Some other real-life celebrities appear, but are voiced by other actors:

- Andrew Garfield (voiced by Paul F. Tompkins) – Sarah Lynn's celebrity boyfriend with whom she has an on-again off-again relationship. He is depicted as sharing traits with the comic character Garfield, including a dislike of Mondays and a craving for lasagna.
- Beyoncé (voiced by Yvette Nicole Brown) – Beyoncé appears in "Our A-Story Is a 'D' Story" where she trips and falls on dollar bills that BoJack threw off a roof.
- Cameron Crowe (voiced by Kevin Bigley) – Depicted as a Raven, Princess Carolyn meets with him to discuss the Eva Braun movie that she wants Cate Blanchett to star in.
- Charlie Rose (voiced by Patton Oswalt) – He interviews BoJack Horseman in "BoJack Horseman: The BoJack Horseman Story, Chapter One".
- Derek Jeter (voiced by Chris Cox) – A shortstop for the New York Yankees baseball team.

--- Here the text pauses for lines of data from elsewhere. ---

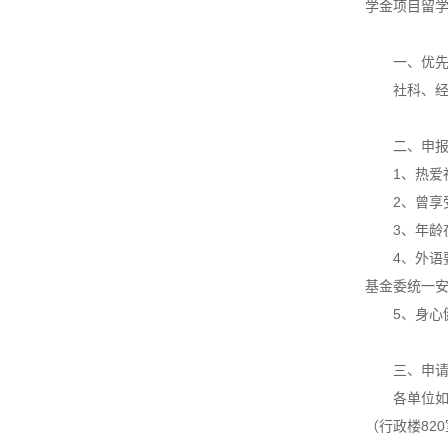
学金项目留
一、优先选
社科、经济
二、申报
1、热爱社
2、曾享受
3、年龄在
4、外语要
基金委统一安
5、身心健
三、申请
各单位如有申
（行政楼82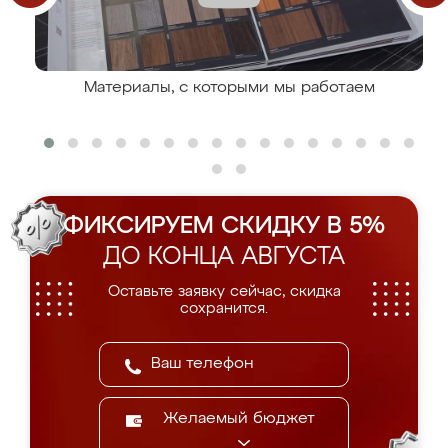
Материалы, с которыми мы работаем
ФИКСИРУЕМ СКИДКУ В 5%
ДО КОНЦА АВГУСТА
Оставьте заявку сейчас, скидка
сохранится.
Желаемый бюджет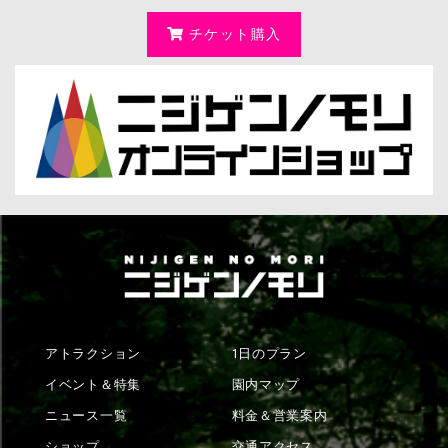
チケット購入
アトラクション
1日のプラン
イベント＆特集
園内マップ
ニュース一覧
料金＆営業案内
ショップ
交通アクセス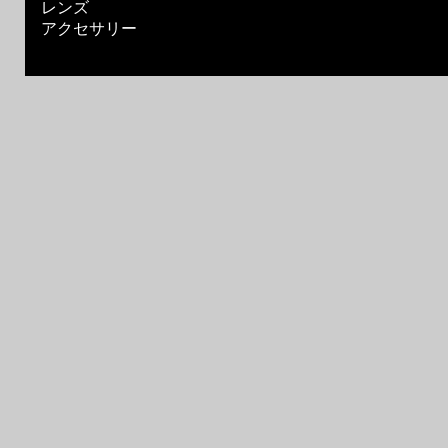
レンズ
アクセサリー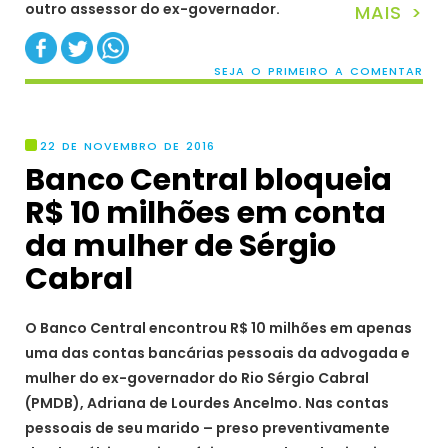
outro assessor do ex-governador.
MAIS >
SEJA O PRIMEIRO A COMENTAR
22 DE NOVEMBRO DE 2016
Banco Central bloqueia
R$ 10 milhões em conta
da mulher de Sérgio
Cabral
O Banco Central encontrou R$ 10 milhões em apenas
uma das contas bancárias pessoais da advogada e
mulher do ex-governador do Rio Sérgio Cabral
(PMDB), Adriana de Lourdes Ancelmo. Nas contas
pessoais de seu marido – preso preventivamente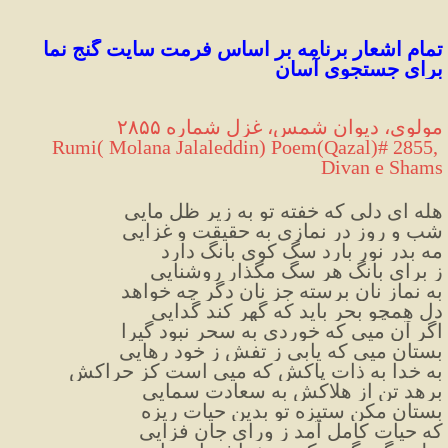
تمام اشعار برنامه بر اساس فرمت سایت گنج نما 
برای 
جستجوی
 آسان
مولوی، دیوان شمس، غزل شماره ۲۸۵۵
 Rumi( Molana Jalaleddin) Poem(Qazal)# 2855, 
Divan e Shams
هله ای دلی که خفته تو به زیرِ ظل مایی
شب و روز در نمازی به حقیقت و غزایی
مه بدر نور بارد سگ کوی بانگ دارد
ز برای بانگ هر سگ مگذار روشنایی
به نمازِ نان برسته جزِ نان دگر چه خواهد
دل همچو بحر باید که گهر کند گدایی
اگر آن میی که خوردی به سحر نبود گیرا
بستان میی که یابی ز تفش ز خود رهایی
به خدا به ذات پاکش که میی است کز حراکش
برهد تن از هلاکش به سعادت سمایی
بستان مکن ستیزه تو بدین حیات ریزه
که حیات کامل آمد ز ورای جان فزایی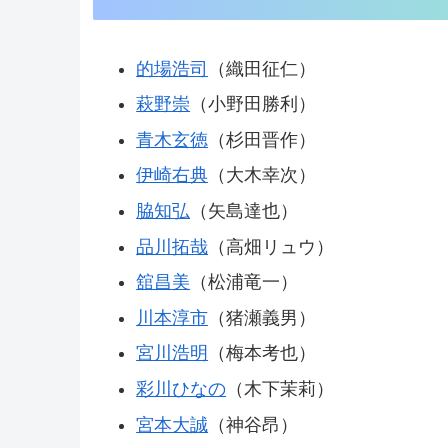
的場浩司
（織田征仁）
萩野崇
（小野田勝利）
青木玄徳
（杉田晋作）
伊崎右典
（大木幸次）
脇知弘
（矢島達也）
品川拓哉
（高畑リュウ）
舘昌美
（松浦竜一）
川本淳市
（猪瀬義男）
宮川浩明
（梅本考也）
彩川ひなの
（木下茉莉）
宮本大誠
（神谷昂）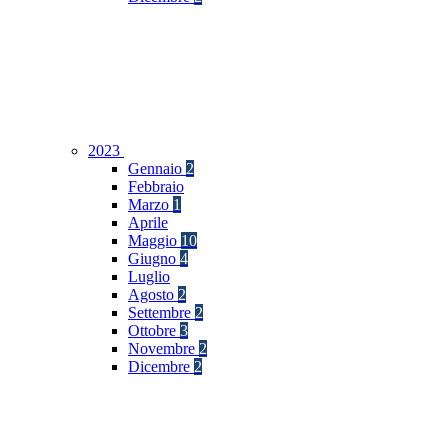
2023
Gennaio
2
Febbraio
Marzo
1
Aprile
Maggio
10
Giugno
4
Luglio
Agosto
2
Settembre
2
Ottobre
3
Novembre
2
Dicembre
2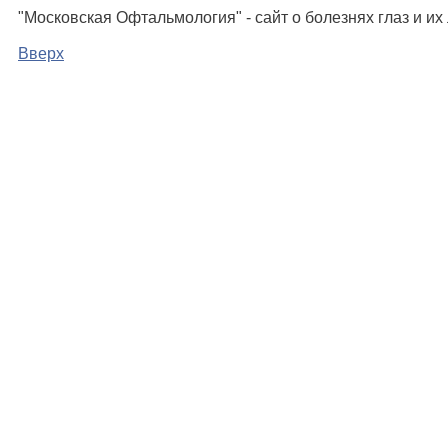
"Московская Офтальмология" - сайт о болезнях глаз и и
Вверх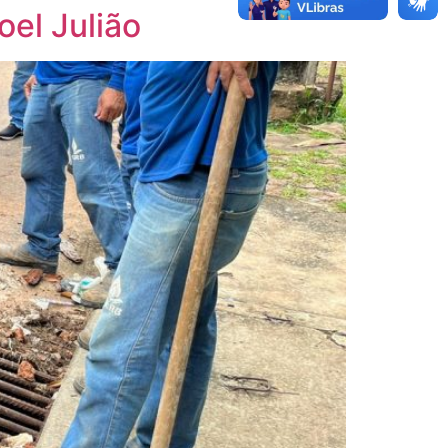
oel Julião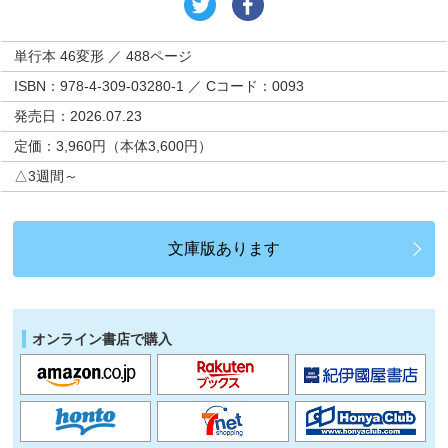
単行本 46変形 ／ 488ページ
ISBN：978-4-309-03280-1 ／ Cコード：0093
発売日：2026.07.23
定価：3,960円（本体3,600円）
△3週間～
文庫版あります
オンライン書店で購入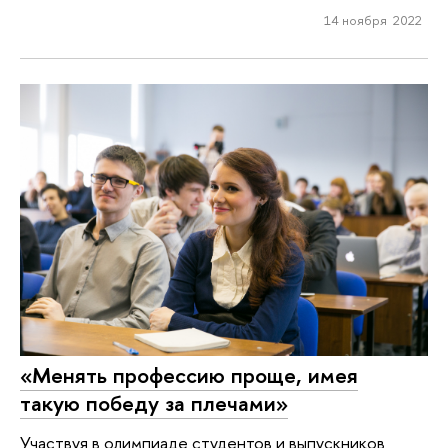
14 ноября 2022
«Менять профессию проще, имея
такую победу за плечами»
Участвуя в олимпиаде студентов и выпускников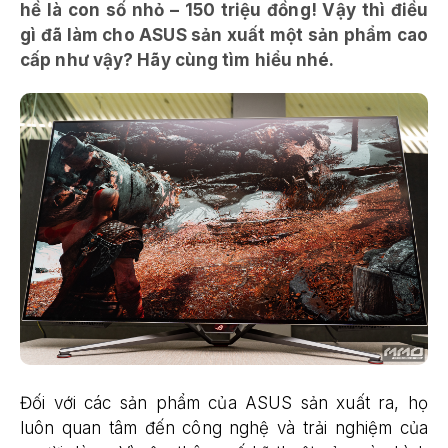
hề là con số nhỏ – 150 triệu đồng! Vậy thì điều
gì đã làm cho ASUS sản xuất một sản phẩm cao
cấp như vậy? Hãy cùng tìm hiểu nhé.
Đối với các sản phẩm của ASUS sản xuất ra, họ
luôn quan tâm đến công nghệ và trải nghiệm của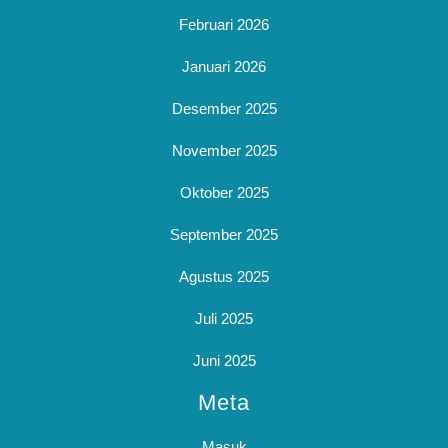
Februari 2026
Januari 2026
Desember 2025
November 2025
Oktober 2025
September 2025
Agustus 2025
Juli 2025
Juni 2025
Meta
Masuk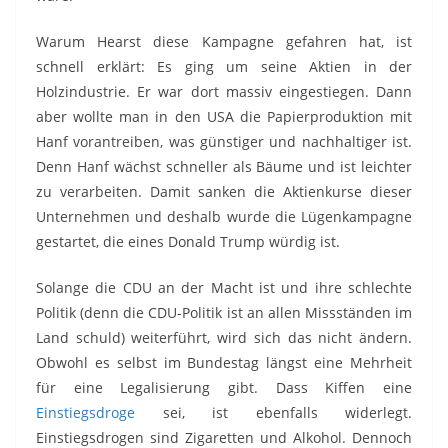
Warum Hearst diese Kampagne gefahren hat, ist
schnell erklärt: Es ging um seine Aktien in der
Holzindustrie. Er war dort massiv eingestiegen. Dann
aber wollte man in den USA die Papierproduktion mit
Hanf vorantreiben, was günstiger und nachhaltiger ist.
Denn Hanf wächst schneller als Bäume und ist leichter
zu verarbeiten. Damit sanken die Aktienkurse dieser
Unternehmen und deshalb wurde die Lügenkampagne
gestartet, die eines Donald Trump würdig ist.
Solange die CDU an der Macht ist und ihre schlechte
Politik (denn die CDU-Politik ist an allen Missständen im
Land schuld) weiterführt, wird sich das nicht ändern.
Obwohl es selbst im Bundestag längst eine Mehrheit
für eine Legalisierung gibt. Dass Kiffen eine
Einstiegsdroge
sei, ist ebenfalls widerlegt.
Einstiegsdrogen sind Zigaretten und Alkohol. Dennoch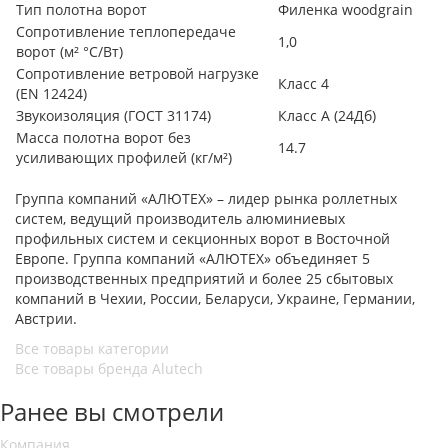
Тип полотна ворот
Филенка woodgrain
Сопротивление теплопередаче
1,0
ворот (м² °С/Вт)
Сопротивление ветровой нагрузке
Класс 4
(EN 12424)
Звукоизоляция (ГОСТ 31174)
Класс А (24Дб)
Масса полотна ворот без
14.7
усиливающих профилей (кг/м²)
Группа компаний «АЛЮТЕХ» – лидер рынка роллетных
систем, ведущий производитель алюминиевых
профильных систем и секционных ворот в Восточной
Европе. Группа компаний «АЛЮТЕХ» объединяет 5
производственных предприятий и более 25 сбытовых
компаний в Чехии, России, Беларуси, Украине, Германии,
Австрии.
Все товары категории
Все товары бренда Alutech
Ранее вы смотрели
Компания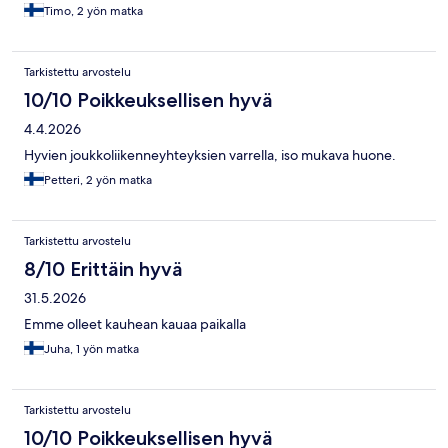
Timo, 2 yön matka
Tarkistettu arvostelu
10/10 Poikkeuksellisen hyvä
4.4.2026
Hyvien joukkoliikenneyhteyksien varrella, iso mukava huone.
Petteri, 2 yön matka
Tarkistettu arvostelu
8/10 Erittäin hyvä
31.5.2026
Emme olleet kauhean kauaa paikalla
Juha, 1 yön matka
Tarkistettu arvostelu
10/10 Poikkeuksellisen hyvä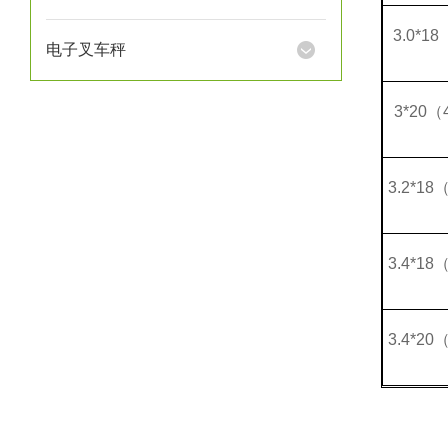
3.0*18
电子叉车秤
3*20
（
3.2*18
3.4*18
3.4*20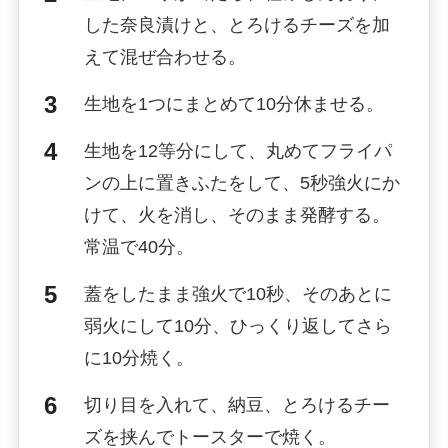
した奈良漬けと、とろけるチーズを加
えて混ぜ合わせる。
生地を1つにまとめて10分休ませる。
生地を12等分にして、丸めてフライパ
ンの上に置きふたをして、5秒強火にか
けて、火を消し、そのまま発酵する。
常温で40分。
蓋をしたまま強火で10秒、そのあとに
弱火にして10分、ひっくり返してさら
に10分焼く。
切り目を入れて、納豆、とろけるチー
ズを挟んでトースターで焼く。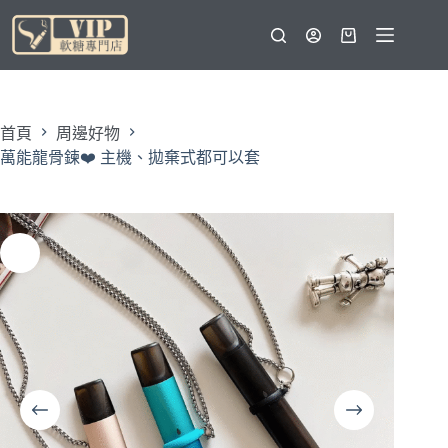
跳
至
購
主
物
要
車
內
容
首頁
周邊好物
萬能龍骨鍊❤️‍ 主機、拋棄式都可以套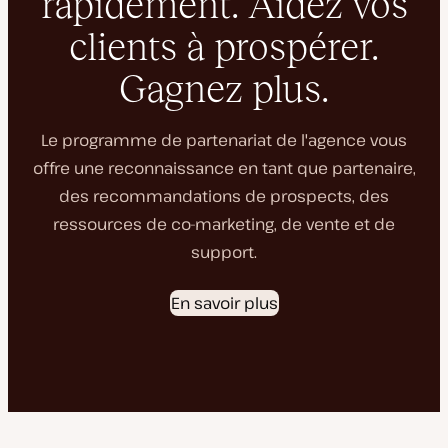
rapidement. Aidez vos
clients à prospérer.
Gagnez plus.
Le programme de partenariat de l'agence vous
offre une reconnaissance en tant que partenaire,
des recommandations de prospects, des
ressources de co-marketing, de vente et de
support.
En savoir plus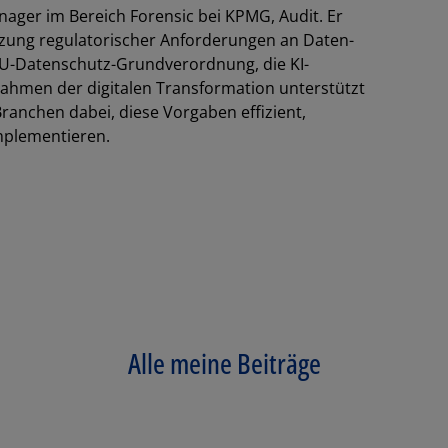
ager im Bereich Forensic bei KPMG, Audit. Er
ung regulatorischer Anforderungen an Daten-
 EU-Datenschutz-Grundverordnung, die KI-
ahmen der digitalen Transformation unterstützt
anchen dabei, diese Vorgaben effizient,
mplementieren.
Los
Alle meine Beiträge
SCHLIESSEN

He briefly appears walking an old lady across the street, only to rob her when she is hit by the chum bucket holding Diane's father's remains.
- J. D. Salinger (voiced by Alan Arkin) – In the universe of this show, The Catcher in the Rye author J.D. Salinger faked his death and opened a tandem bicycle shop. He was a client of the late Ronnie Bonito. After learning that he is still alive, Princess Carolyn convinces him to work in television where he creates a game show that Mr. Peanutbutter hosts called Hollywoo Stars and Celebrities: What Do They Know? Do They Know Things?? Let's Find Out!. In "Start Spreading the News", he pulls the plug on Mr. Peanutbutter's game show, feeling that his work is done on the project. In the same episode, he also leaves Princess Carolyn's new agency for Gekko-Rabitowitz.
- Matthew Fox (voiced by Chris Diamantopoulos) – Despite his surname, Matthew is depicted as a gray wolf. He is depicted as being nearly feral and unable to articulate speech. Matthew is a presenter at the 1994 Animals' Choice Awards alongside Scott Wolf.
- Secretariat (voiced by John Krasinski) – A racehorse and BoJack's hero. In the show, he was banned for life from racing when there were allegations that he had been betting on his own races. After being disgraced, Secretariat committed suicide by jumping off the John F. Kennedy Memorial Bridge into the Ohio River. His brother Jeffretariat was killed in the Vietnam War. A version of Secretariat, with Secretariat's appearance, Butterscotch Horseman's voice, and his personality and experiences being a combination of the two, appears among other deceased people from BoJack's past during a hallucination in "The View From Halfway Down."

Also as a running gag through the series, Diane's ringtone is voiced by several personalities from public radio or podcasts:

- In season one, Diane's ringtone is voiced by Ira Glass.
- In season two, Diane's ringtone is voiced by Sarah Koenig.
- In season three, Diane's ringtone is voiced by Terry Gross and Jonathan Lethem.
- In season four, Diane's ringtone is voiced by Audie Cornish and Robert Siegel.
- In season five, Diane's ringtone is voiced by Peter Sagal.
- In season six, Diane's ringtone is voiced by Michael Barbaro.